TASK BRIEF ::
Please output every line of the material as it stands, without the pictures.

THE DATA START

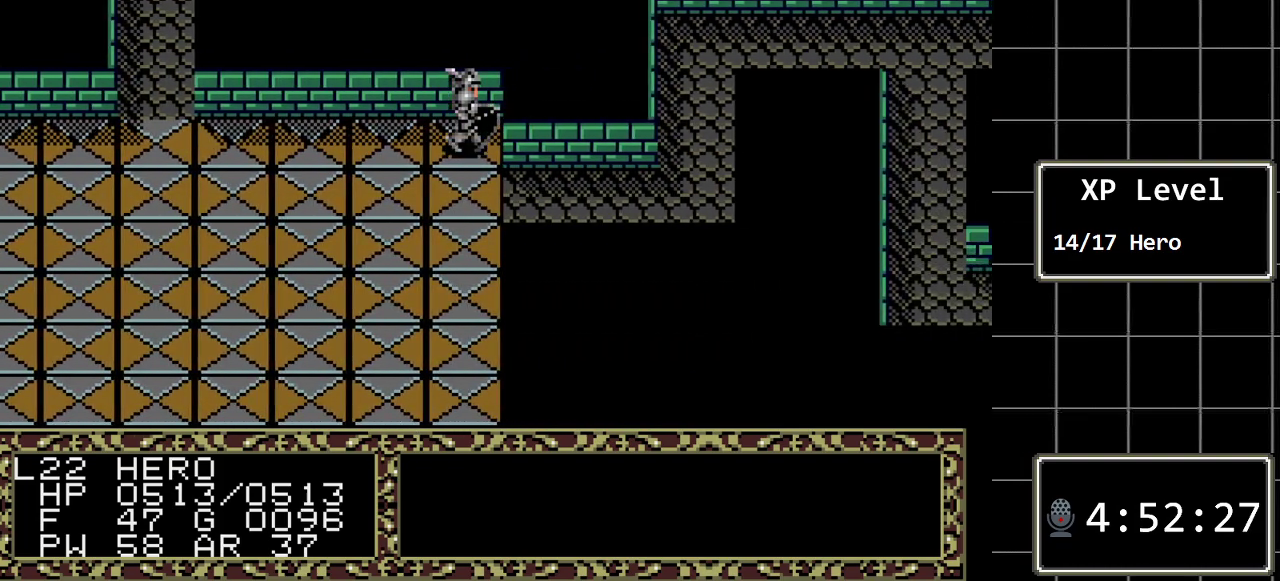
{"buttons": ["DPAD_DOWN"], "events": []}
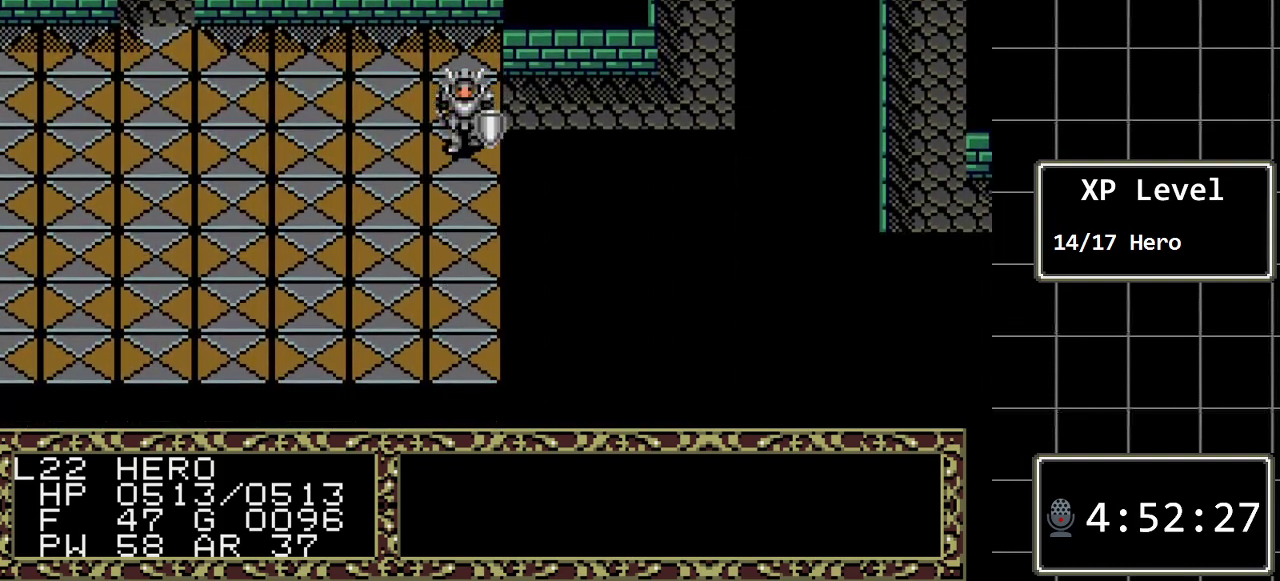
{"buttons": ["DPAD_DOWN"], "events": []}
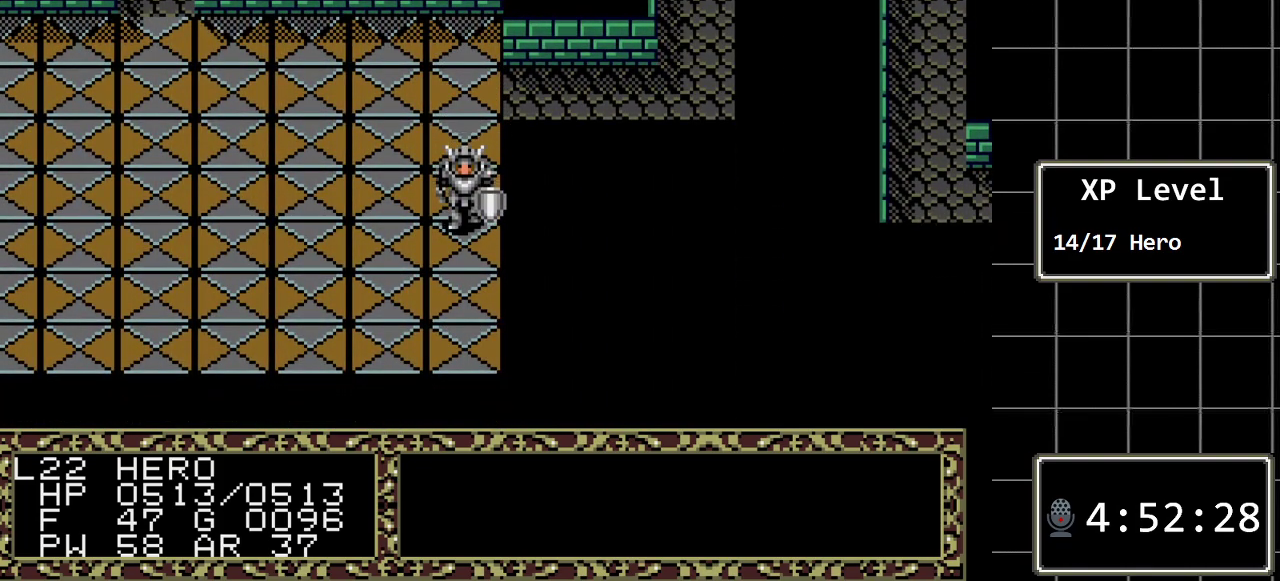
{"buttons": ["DPAD_UP"], "events": [[367, "DPAD_DOWN", "up"], [467, "DPAD_UP", "down"]]}
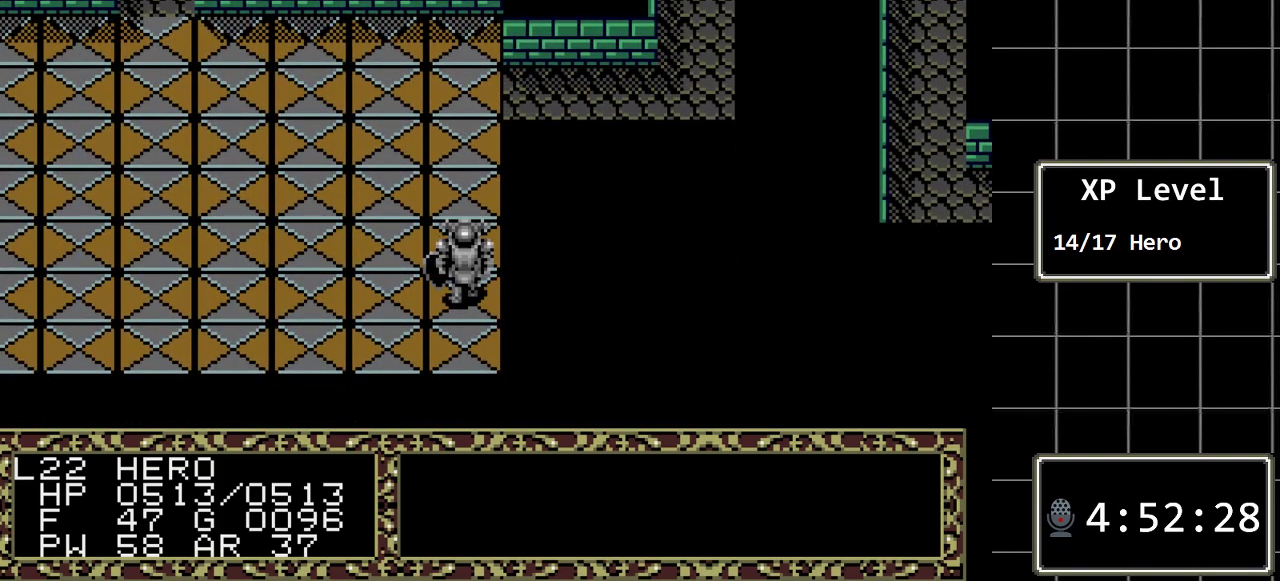
{"buttons": ["DPAD_UP"], "events": []}
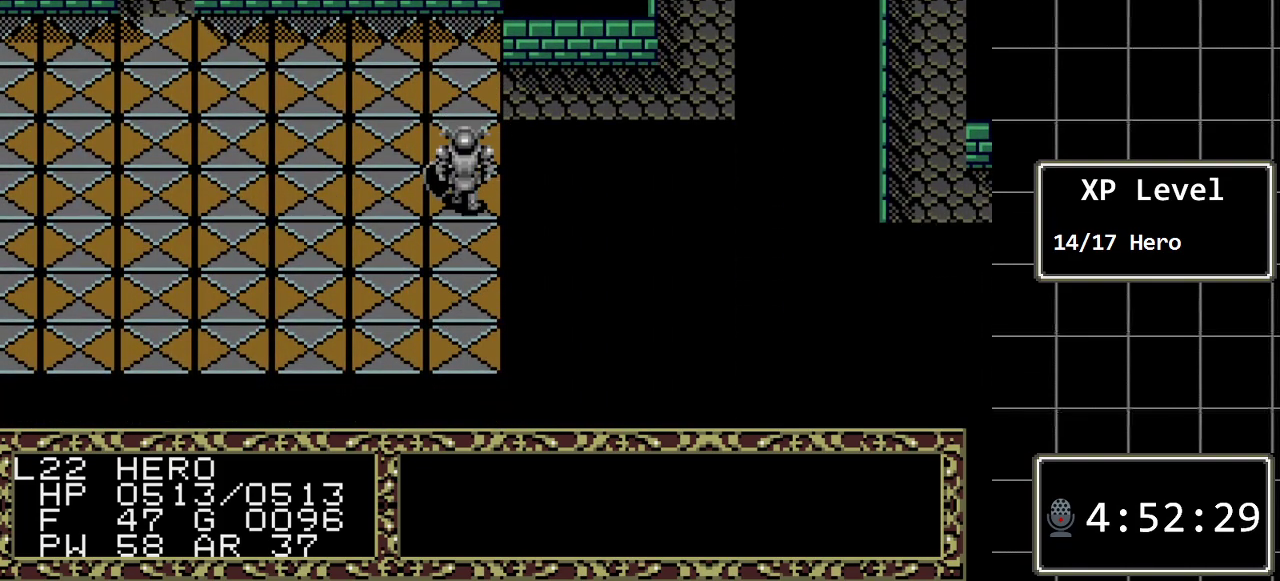
{"buttons": ["DPAD_RIGHT"], "events": [[233, "DPAD_RIGHT", "down"], [267, "DPAD_UP", "up"]]}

THE DATA END

RESPONSE BELOW ::
{"buttons": ["DPAD_DOWN"], "events": []}
{"buttons": ["DPAD_DOWN"], "events": []}
{"buttons": ["DPAD_UP"], "events": [[367, "DPAD_DOWN", "up"], [467, "DPAD_UP", "down"]]}
{"buttons": ["DPAD_UP"], "events": []}
{"buttons": ["DPAD_RIGHT"], "events": [[233, "DPAD_RIGHT", "down"], [267, "DPAD_UP", "up"]]}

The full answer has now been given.